◆ To do ◆
Make an exact copy of every entry.

◆ Data listing ◆
####################
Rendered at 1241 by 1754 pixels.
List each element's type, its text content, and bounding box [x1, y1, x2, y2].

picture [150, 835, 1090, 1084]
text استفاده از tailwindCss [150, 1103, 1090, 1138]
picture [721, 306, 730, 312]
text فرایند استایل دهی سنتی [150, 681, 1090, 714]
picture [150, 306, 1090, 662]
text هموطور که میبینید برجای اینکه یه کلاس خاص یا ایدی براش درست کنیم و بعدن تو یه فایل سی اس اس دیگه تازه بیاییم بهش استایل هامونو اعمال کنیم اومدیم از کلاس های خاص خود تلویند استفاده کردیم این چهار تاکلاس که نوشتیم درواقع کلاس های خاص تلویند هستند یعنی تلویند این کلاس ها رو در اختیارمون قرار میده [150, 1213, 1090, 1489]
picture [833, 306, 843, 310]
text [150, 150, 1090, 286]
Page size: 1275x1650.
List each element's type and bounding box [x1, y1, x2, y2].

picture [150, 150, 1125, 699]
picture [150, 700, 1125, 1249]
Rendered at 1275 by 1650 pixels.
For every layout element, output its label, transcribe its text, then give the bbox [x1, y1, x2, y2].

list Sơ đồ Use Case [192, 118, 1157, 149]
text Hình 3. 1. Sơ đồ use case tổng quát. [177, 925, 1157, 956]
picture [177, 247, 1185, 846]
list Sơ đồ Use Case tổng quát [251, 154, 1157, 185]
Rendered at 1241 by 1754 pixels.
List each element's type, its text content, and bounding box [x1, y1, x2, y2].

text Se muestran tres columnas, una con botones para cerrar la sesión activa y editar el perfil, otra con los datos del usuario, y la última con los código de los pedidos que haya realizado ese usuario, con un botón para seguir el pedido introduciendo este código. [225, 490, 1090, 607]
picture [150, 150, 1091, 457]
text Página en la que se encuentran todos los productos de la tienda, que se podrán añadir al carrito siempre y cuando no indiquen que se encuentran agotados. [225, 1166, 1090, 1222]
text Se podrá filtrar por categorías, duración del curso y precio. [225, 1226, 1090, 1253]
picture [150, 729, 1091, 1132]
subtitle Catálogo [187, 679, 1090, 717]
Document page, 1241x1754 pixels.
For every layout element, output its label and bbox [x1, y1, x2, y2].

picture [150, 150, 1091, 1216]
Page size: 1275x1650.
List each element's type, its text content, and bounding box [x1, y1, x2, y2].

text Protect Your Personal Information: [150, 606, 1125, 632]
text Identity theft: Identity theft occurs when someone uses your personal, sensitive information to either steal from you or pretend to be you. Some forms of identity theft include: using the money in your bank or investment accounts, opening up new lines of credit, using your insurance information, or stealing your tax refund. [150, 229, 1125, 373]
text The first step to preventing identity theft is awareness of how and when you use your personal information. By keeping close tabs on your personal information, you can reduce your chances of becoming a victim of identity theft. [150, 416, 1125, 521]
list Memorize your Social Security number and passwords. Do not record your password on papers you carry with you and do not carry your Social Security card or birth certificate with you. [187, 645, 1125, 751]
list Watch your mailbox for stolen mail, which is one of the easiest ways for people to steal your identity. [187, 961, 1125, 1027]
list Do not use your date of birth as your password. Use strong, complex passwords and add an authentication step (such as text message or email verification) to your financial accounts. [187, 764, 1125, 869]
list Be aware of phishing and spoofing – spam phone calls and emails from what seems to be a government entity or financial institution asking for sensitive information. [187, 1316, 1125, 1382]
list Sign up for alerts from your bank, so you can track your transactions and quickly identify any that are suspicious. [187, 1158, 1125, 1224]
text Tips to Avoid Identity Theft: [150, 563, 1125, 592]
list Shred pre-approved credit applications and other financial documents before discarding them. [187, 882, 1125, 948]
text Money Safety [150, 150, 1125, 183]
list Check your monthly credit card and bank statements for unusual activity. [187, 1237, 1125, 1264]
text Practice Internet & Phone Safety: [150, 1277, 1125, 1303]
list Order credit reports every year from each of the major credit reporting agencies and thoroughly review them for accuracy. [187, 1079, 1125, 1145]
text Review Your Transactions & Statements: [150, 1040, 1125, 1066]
####################
◆ Final answer ◆
Rendered at 1241 by 1754 pixels.
List each element's type, its text content, and bounding box [x1, y1, x2, y2].

picture [150, 835, 1090, 1084]
text استفاده از tailwindCss [150, 1103, 1090, 1138]
picture [721, 306, 730, 312]
text فرایند استایل دهی سنتی [150, 681, 1090, 714]
picture [150, 306, 1090, 662]
text هموطور که میبینید برجای اینکه یه کلاس خاص یا ایدی براش درست کنیم و بعدن تو یه فایل سی اس اس دیگه تازه بیاییم بهش استایل هامونو اعمال کنیم اومدیم از کلاس های خاص خود تلویند استفاده کردیم این چهار تاکلاس که نوشتیم درواقع کلاس های خاص تلویند هستند یعنی تلویند این کلاس ها رو در اختیارمون قرار میده [150, 1213, 1090, 1489]
picture [833, 306, 843, 310]
text [150, 150, 1090, 286]
Page size: 1275x1650.
List each element's type and bounding box [x1, y1, x2, y2].

picture [150, 150, 1125, 699]
picture [150, 700, 1125, 1249]
Rendered at 1275 by 1650 pixels.
For every layout element, output its label, transcribe its text, then give the bbox [x1, y1, x2, y2].

list Sơ đồ Use Case [192, 118, 1157, 149]
text Hình 3. 1. Sơ đồ use case tổng quát. [177, 925, 1157, 956]
picture [177, 247, 1185, 846]
list Sơ đồ Use Case tổng quát [251, 154, 1157, 185]
Rendered at 1241 by 1754 pixels.
List each element's type, its text content, and bounding box [x1, y1, x2, y2].

text Se muestran tres columnas, una con botones para cerrar la sesión activa y editar el perfil, otra con los datos del usuario, y la última con los código de los pedidos que haya realizado ese usuario, con un botón para seguir el pedido introduciendo este código. [225, 490, 1090, 607]
picture [150, 150, 1091, 457]
text Página en la que se encuentran todos los productos de la tienda, que se podrán añadir al carrito siempre y cuando no indiquen que se encuentran agotados. [225, 1166, 1090, 1222]
text Se podrá filtrar por categorías, duración del curso y precio. [225, 1226, 1090, 1253]
picture [150, 729, 1091, 1132]
subtitle Catálogo [187, 679, 1090, 717]
Document page, 1241x1754 pixels.
For every layout element, output its label and bbox [x1, y1, x2, y2].

picture [150, 150, 1091, 1216]
Page size: 1275x1650.
List each element's type, its text content, and bounding box [x1, y1, x2, y2].

text Protect Your Personal Information: [150, 606, 1125, 632]
text Identity theft: Identity theft occurs when someone uses your personal, sensitive information to either steal from you or pretend to be you. Some forms of identity theft include: using the money in your bank or investment accounts, opening up new lines of credit, using your insurance information, or stealing your tax refund. [150, 229, 1125, 373]
text The first step to preventing identity theft is awareness of how and when you use your personal information. By keeping close tabs on your personal information, you can reduce your chances of becoming a victim of identity theft. [150, 416, 1125, 521]
list Memorize your Social Security number and passwords. Do not record your password on papers you carry with you and do not carry your Social Security card or birth certificate with you. [187, 645, 1125, 751]
list Watch your mailbox for stolen mail, which is one of the easiest ways for people to steal your identity. [187, 961, 1125, 1027]
list Do not use your date of birth as your password. Use strong, complex passwords and add an authentication step (such as text message or email verification) to your financial accounts. [187, 764, 1125, 869]
list Be aware of phishing and spoofing – spam phone calls and emails from what seems to be a government entity or financial institution asking for sensitive information. [187, 1316, 1125, 1382]
list Sign up for alerts from your bank, so you can track your transactions and quickly identify any that are suspicious. [187, 1158, 1125, 1224]
text Tips to Avoid Identity Theft: [150, 563, 1125, 592]
list Shred pre-approved credit applications and other financial documents before discarding them. [187, 882, 1125, 948]
text Money Safety [150, 150, 1125, 183]
list Check your monthly credit card and bank statements for unusual activity. [187, 1237, 1125, 1264]
text Practice Internet & Phone Safety: [150, 1277, 1125, 1303]
list Order credit reports every year from each of the major credit reporting agencies and thoroughly review them for accuracy. [187, 1079, 1125, 1145]
text Review Your Transactions & Statements: [150, 1040, 1125, 1066]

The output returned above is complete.